Using Title Insurance to Avoid Malpractice and Protect Clients in a Changing Marketplace
The Digest, Vol. 11, p. 51, 2003 (published August 2004)
15 Pages Posted: 6 Sep 2004
Abstract
The residential real estate market has changed dramatically in the past few years. The changes in this market are having an impact on many lawyers who are finding it increasingly difficult to remain involved in the residential end of the business. Many are finding it increasingly difficult to provide professional counseling in a residential transaction because of competitive pressure from low cost, non-lawyer, service providers. At the same time, these attorneys are discovering that changing market conditions are revising the standard of professional care for residential transactions, and making fee title insurance the norm for avoiding claims of malpractice.
At the outset, it is important to remember that as lawyers we are not immune from the marketplace. The law, legal institutions, and each of us, as practicing lawyers, need to be aware of the ways in which market forces influence and shape our profession. We must respond to and address these changes or we will quickly find that we are outdated, that we have fewer clients, less revenue, and more liability. More importantly, we will soon discover that we are failing to meet the needs of our clients who are operating in a dynamic and market driven world. To the extent that we fail to adjust to changing market conditions we will find more and more accounting firms, real estate brokers, title companies, and escrow agents, among others, taking over the transactions that have traditionally been within our professional domain. And, we will likely see a decline in the quality of legal advice to the individual client, as lawyers are pushed further and further away from the transaction.

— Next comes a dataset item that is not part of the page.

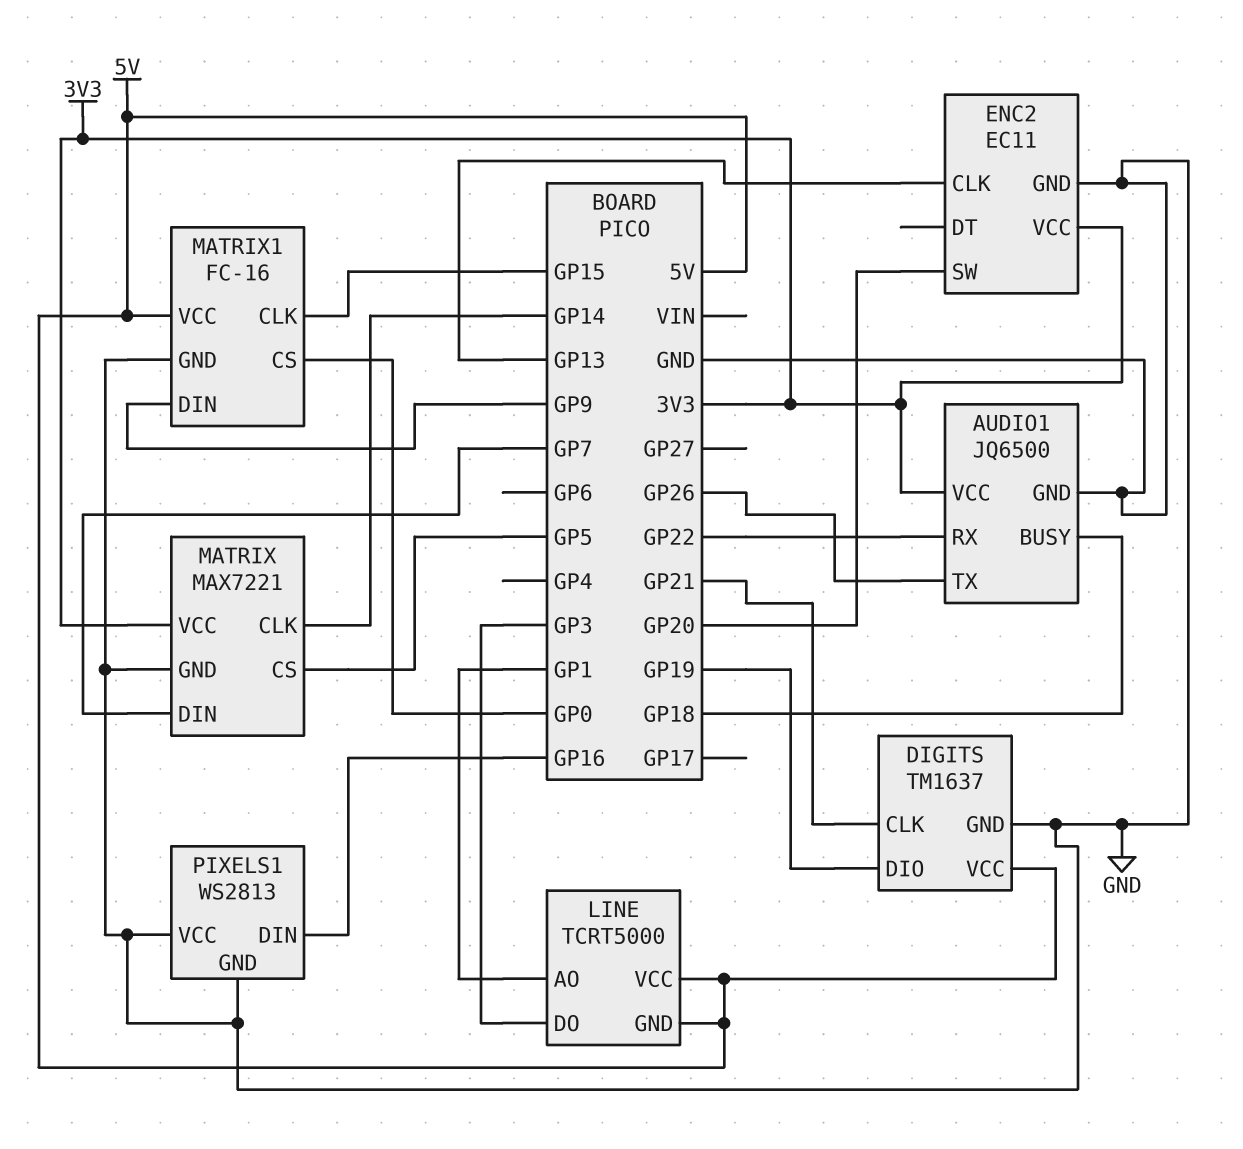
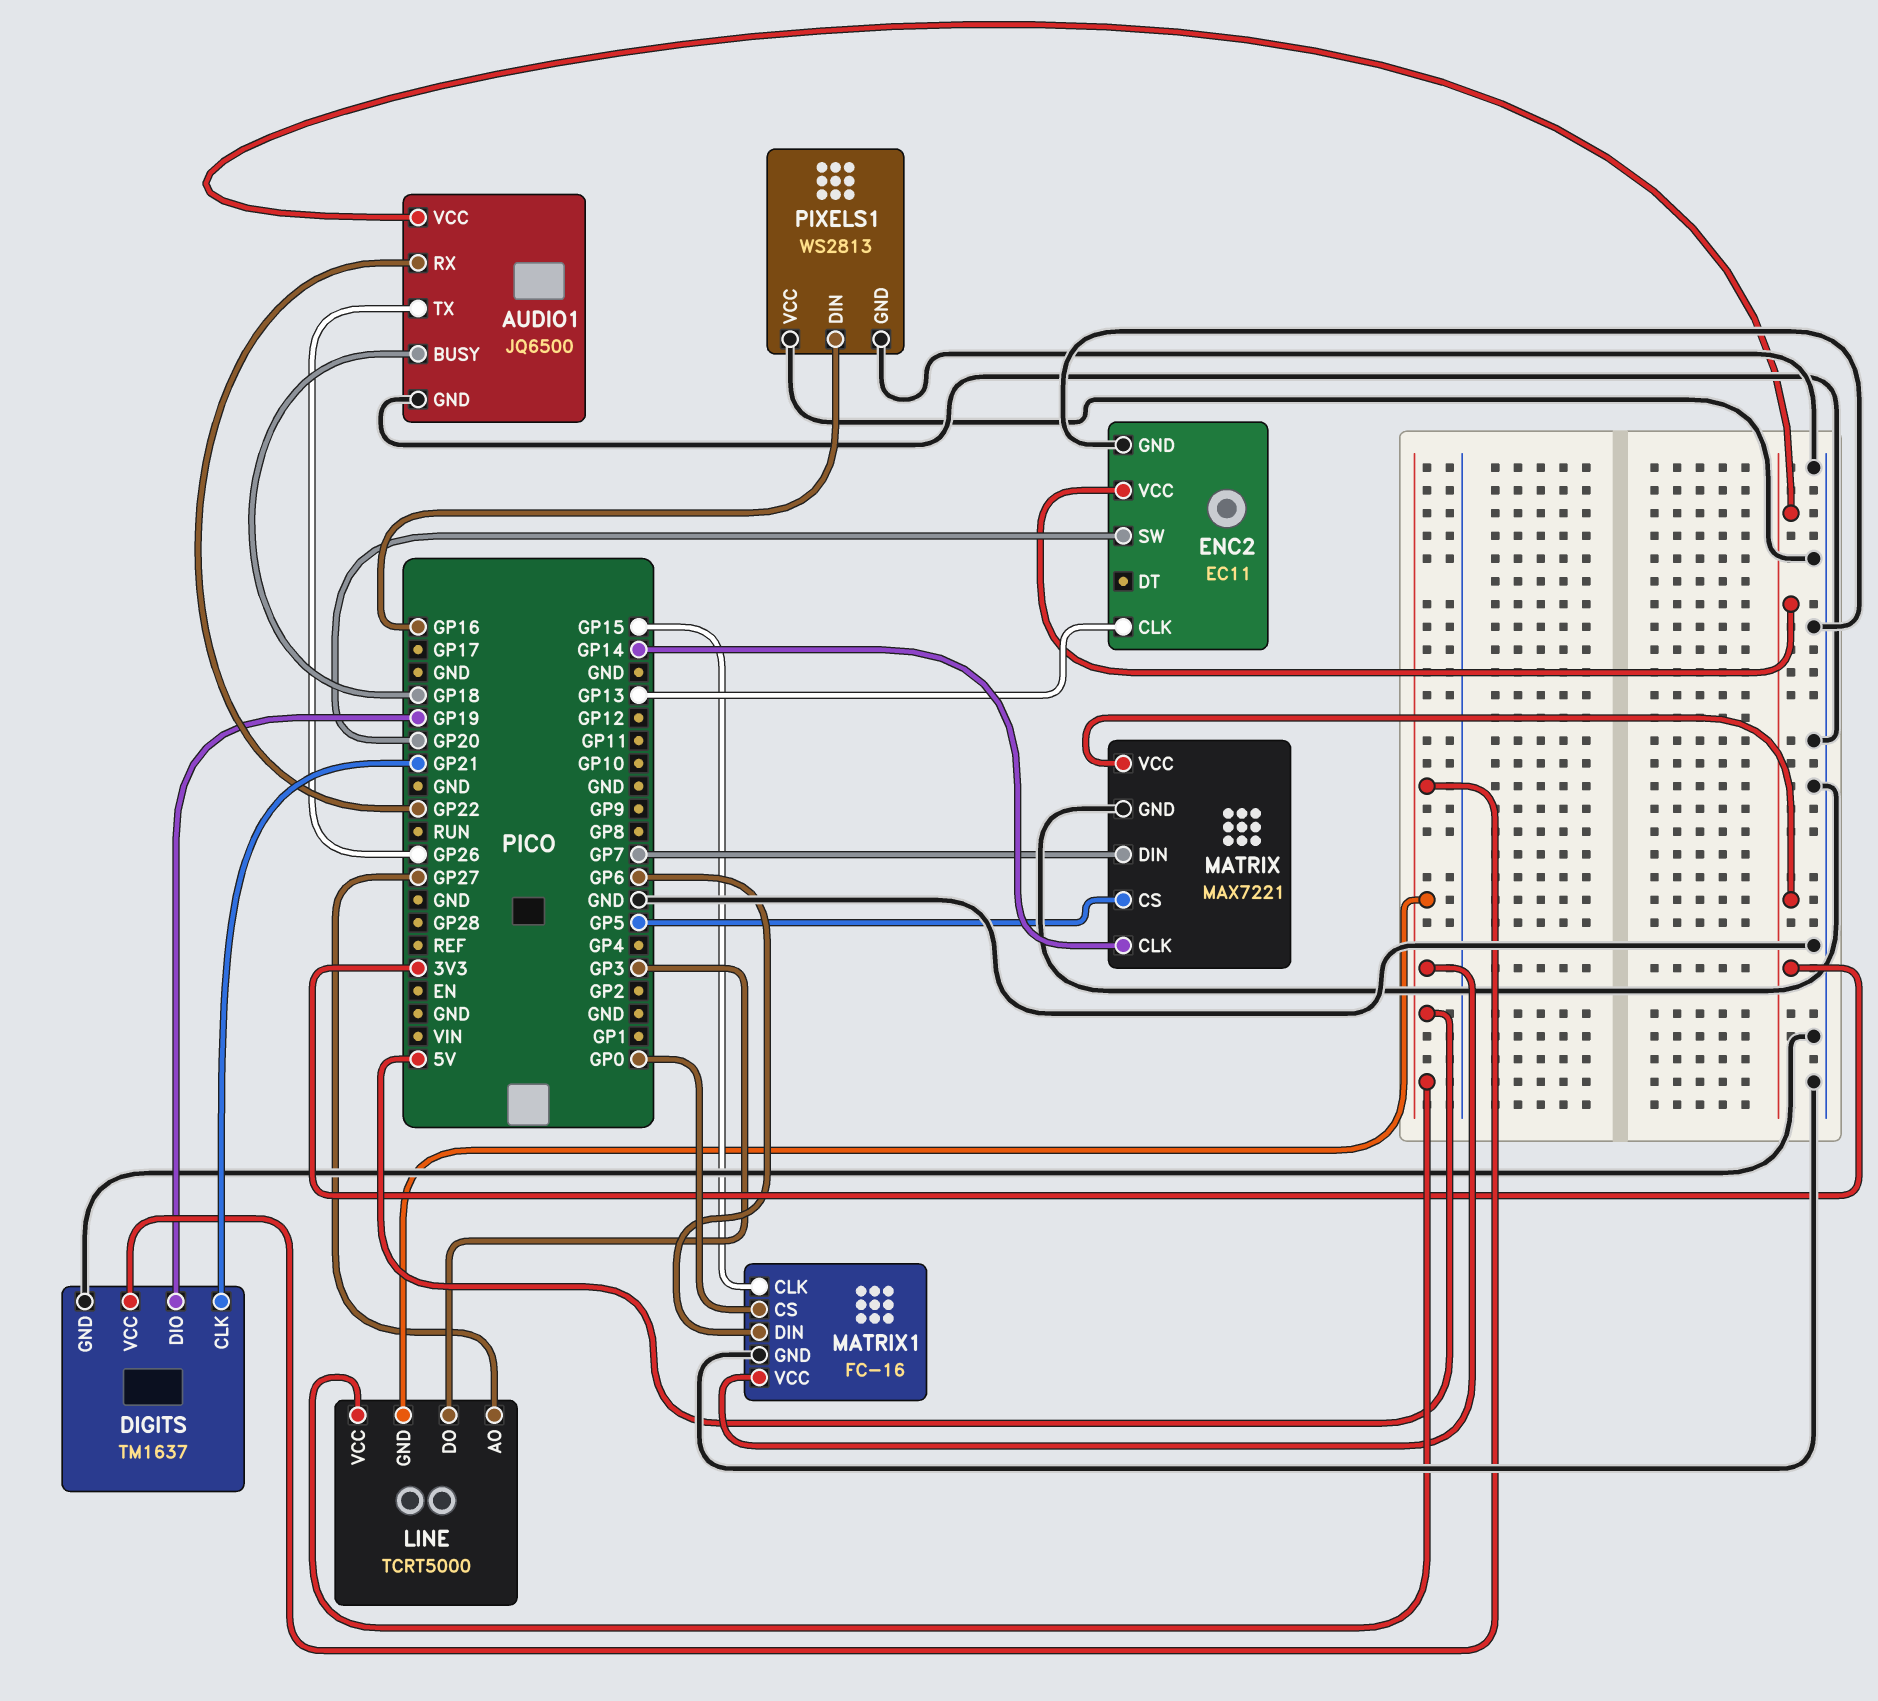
LINE pin AO: GP1 -> GP27
MATRIX1 pin DIN: GP9 -> GP6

Lawyers must also respond to changing market conditions to avoid malpractice. Just as medical doctors and automobile manufacturers need to adjust their standards and practices overtime, so too lawyers must make similar changes.
In this paper, I address some of these market changes and explain how title insurance can be used as one important tool for enhancing and protecting our role in the residential real estate transaction, while simultaneously helping our clients. I also emphasize my professional view that as a result of market changes, a lawyer commits malpractice in failing to obtain fee owner's title insurance for a residential homebuyer.